Problem:
Copy every line of the listing below exactly, leaving out the pictures.

# # # # #

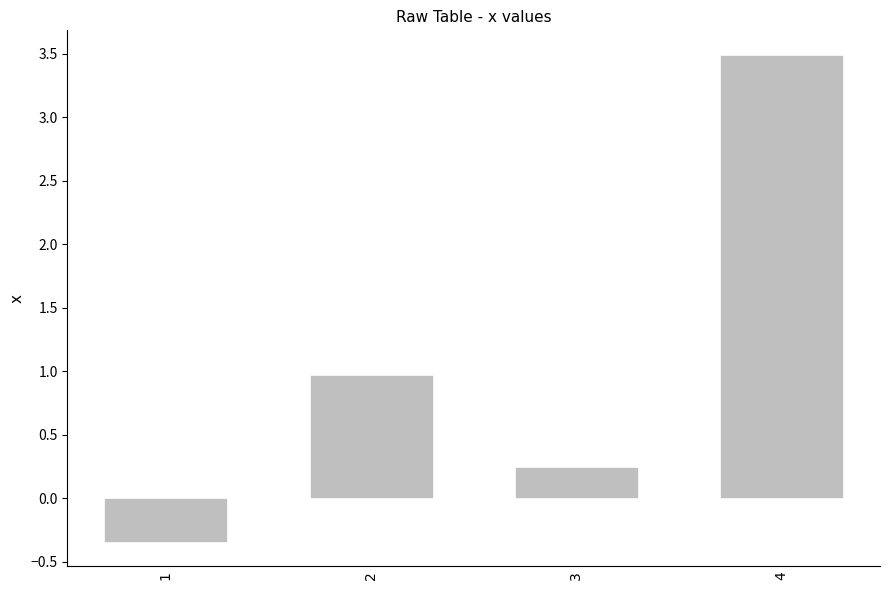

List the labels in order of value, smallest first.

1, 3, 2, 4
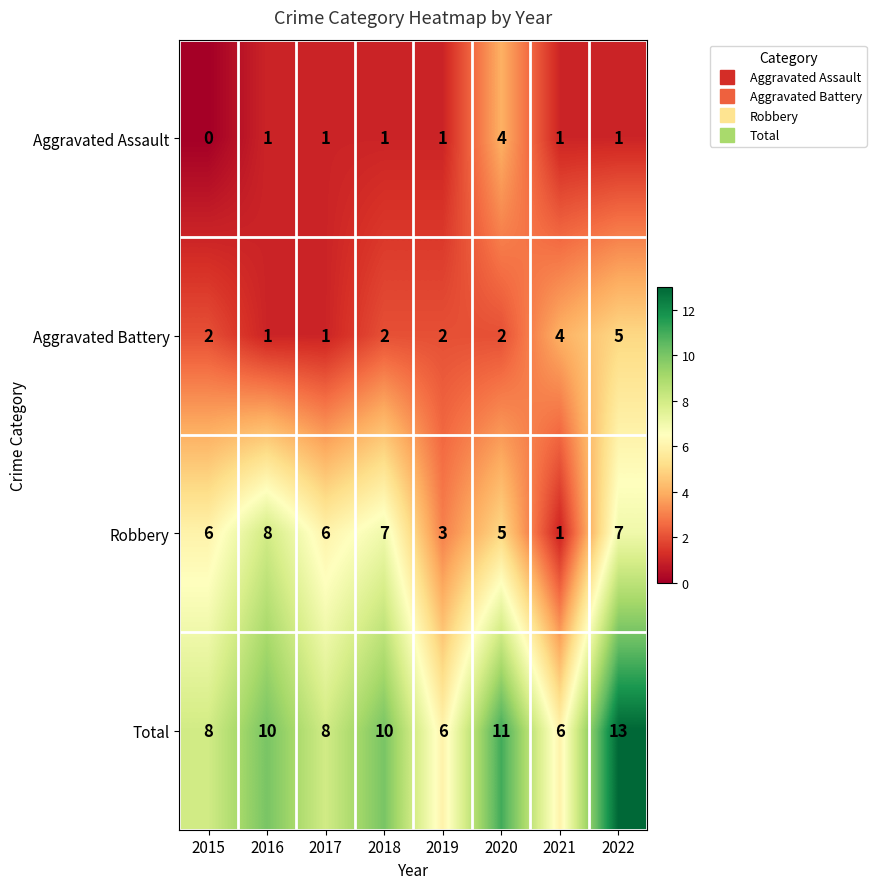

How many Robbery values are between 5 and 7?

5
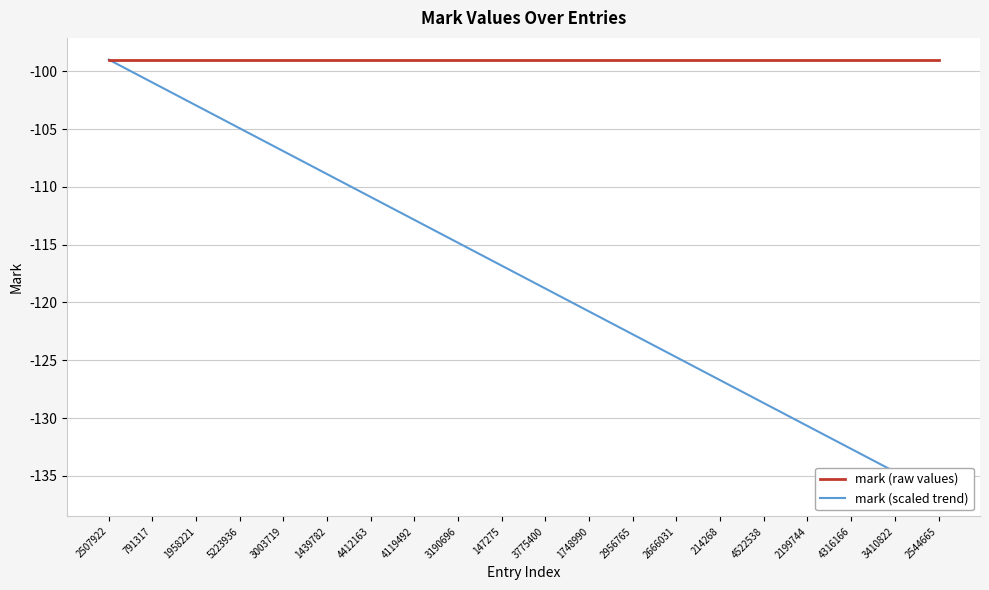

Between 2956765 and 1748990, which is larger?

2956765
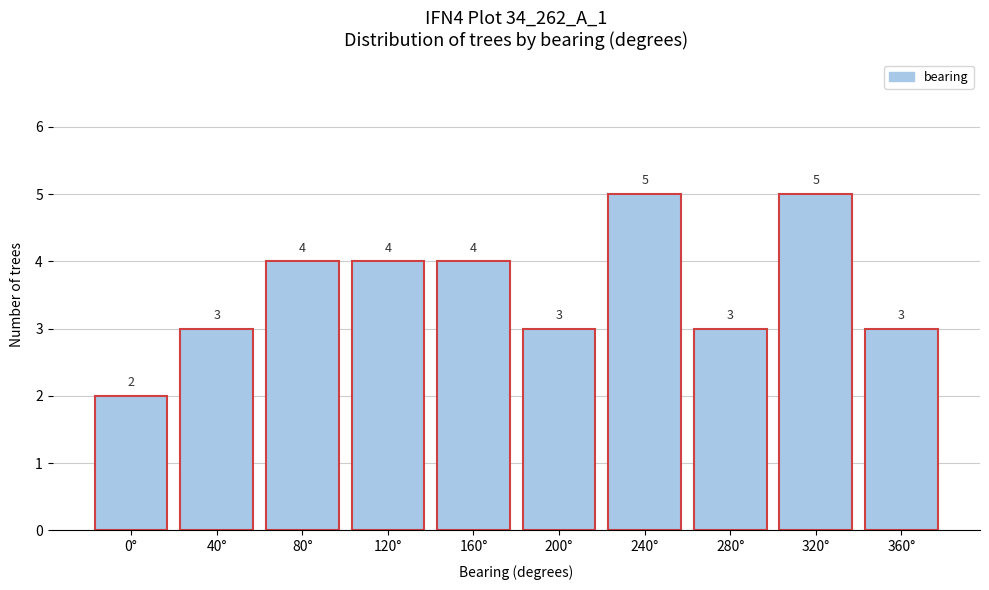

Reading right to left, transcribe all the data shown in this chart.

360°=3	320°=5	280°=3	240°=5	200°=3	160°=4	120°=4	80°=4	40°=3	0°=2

# # # # #

Answer for the task:
List the labels in order of value, smallest first.

1, 3, 2, 4

How many Robbery values are between 5 and 7?

5

Between 2956765 and 1748990, which is larger?

2956765

Reading right to left, transcribe all the data shown in this chart.

360°=3	320°=5	280°=3	240°=5	200°=3	160°=4	120°=4	80°=4	40°=3	0°=2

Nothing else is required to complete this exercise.